Chief Cafarelli went down the small driveway, gripping his M4. His team, which consisted of his brother and cousin (who are both Revere officers), an Everett officer, an MBTA officer, and Malden officers, took the left side of the house. It had a direct view of the boat.
Cafarelli took a position beside the house with a good visual on the boat. Other members of his team had taken position inside the house overlooking the yard and the boat. Boston SWAT was positioned on the opposite side of the house.
North Metro's SWAT sniper, Chief Cafarelli's brother John, had taken position across the driveway on a Boston PD Lenco Bear. Using the armored car's turret for cover, he trained his Savage bolt-action .308 caliber rifle on the boat.
The tactical teams surrounding the house waited for instructions from an FBI hostage negotiator, but the suspect in the boat wasn't in the mood for conversation. Nor did he seem to want to surrender. He was moving around and was trying to light what was thought to be a can of gasoline.
North Metro SWAT watched as the assault began. Flash-bangs, OC gas canisters, and stun grenades hit the boat. The movement in the boat appeared to cease.
Chief Cafarelli concentrated on the boat. Just about all of the officers on the scene were certain that they had Tsarnaev pinned down. But still there were creeping doubts.
"I was hoping this was not another false alarm; we needed to find this guy," Cafarelli says.
Confirmation of Tsarnaev's presence was needed. So the Boston Police used an armored car with a ram attached to it to open the shrink wrap over the cockpit of the boat where the suspect was hiding. They were able to open some of the shrink wrap that was concealing the suspect.
It was almost over.
The team held their position covering the suspect. Finally, the FBI negotiator told a sergeant from Malden SWAT that the time for talking was over. It was time to move in and take down Tsarnaev. The sergeant relayed the message to the chief.
Cafarelli and his team advanced. As they did, the suspect stood up. "He looked like he was in shock, and he was disheveled," the chief says.
The team proceeded down the driveway and into the backyard in the open, yelling to the subject to show his hands. "I did not know if he had a suicide vest on, more explosives or weapons. We just had no idea, but if he did, we would all be dead," the chief says.
Several officers from North Metro moved slowly toward the boat. All their eyes were trained on Tsarnaev. He was standing up, lit by spotlights and flashlights.
"Several of us pulled him down," Cafarelli says. "I grabbed his leg, pulled him off the boat, and brought him to the ground. He landed on his back."
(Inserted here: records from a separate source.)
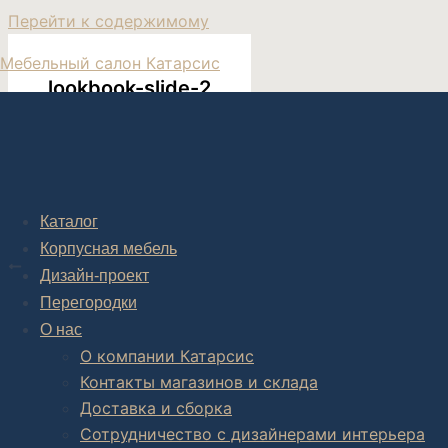
Перейти к содержимому
Мебельный салон Катарсис
lookbook-slide-2
Каталог
Post navigation
Корпусная мебель
НАЗАД
Дизайн-проект
Lookbook slide 2
Перегородки
О нас
О компании Катарсис
Контакты магазинов и склада
Комплексное обустройство интерьера: замер, подготовка
Доставка и сборка
В салоне мебели
и
интернет магазине дизайнерской мебе
Сотрудничество с дизайнерами интерьера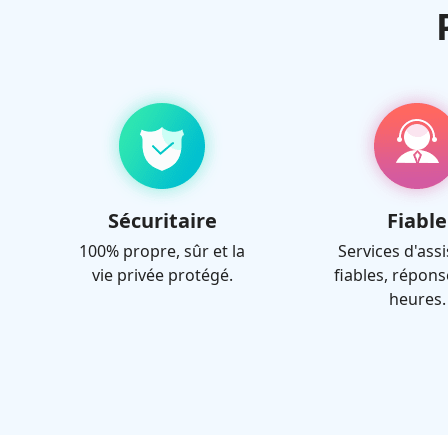
Sécuritaire
Fiable
100% propre, sûr et la
Services d'ass
vie privée protégé.
fiables, répons
heures.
Cafarelli and his team swarmed the suspect. They opened his shirt looking for a suicide vest or IEDs; no devices were found. The suspect was then cuffed by the North Metro SWAT officers and an MBTA officer. Tactical EMTs and medics from the ATF and FBI rushed in to treat the suspect's wounds.
Cafarelli climbed into the boat to search for additional suspects or explosive devices. It was clear.
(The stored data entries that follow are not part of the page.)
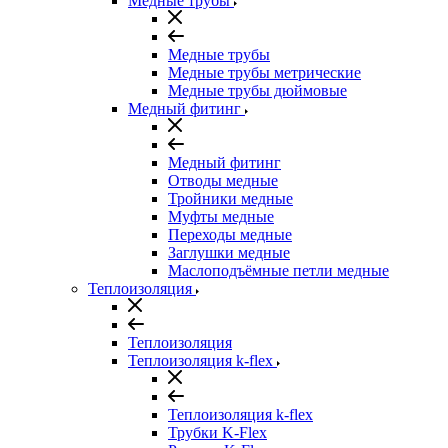
Медные трубы
Медные трубы
Медные трубы метрические
Медные трубы дюймовые
Медный фитинг
Медный фитинг
Отводы медные
Тройники медные
Муфты медные
Переходы медные
Заглушки медные
Маслоподъёмные петли медные
Теплоизоляция
Теплоизоляция
Теплоизоляция k-flex
Теплоизоляция k-flex
Трубки K-Flex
The scene cleared, the tactical units climbed back into their armored vehicles, as the streets filled with people yelling and cheering for them.
It was over, the terror was stopped, and a small regional SWAT team that had been organized just a decade before had played a key role in the capture of the most wanted man in America.
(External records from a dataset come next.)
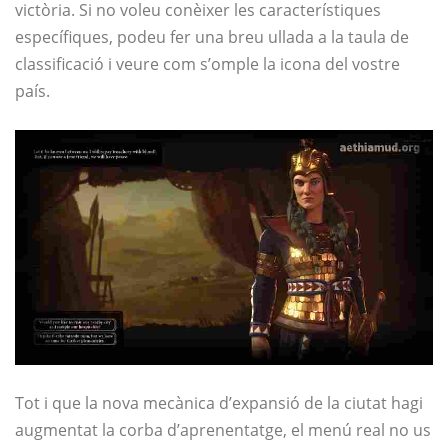
victòria. Si no voleu conèixer les característiques
específiques, podeu fer una breu ullada a la taula de
classificació i veure com s’omple la icona del vostre
país.
Tot i que la nova mecànica d’expansió de la ciutat hagi
augmentat la corba d’aprenentatge, el menú real no us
North Metro SWAT had made the capture of a lifetime. "We were fortunate to find ourselves in the right place and in the right time, and we did what any other team would have done," Cafarelli says. "It was truly an honor to be a part of such an operation and to help bring it to a safe and successful conclusion."
Rick Rizzo is a native of Revere, Mass., who served as a police officer in the Boston area for 25 years. He is now a TV producer living on the West Coast.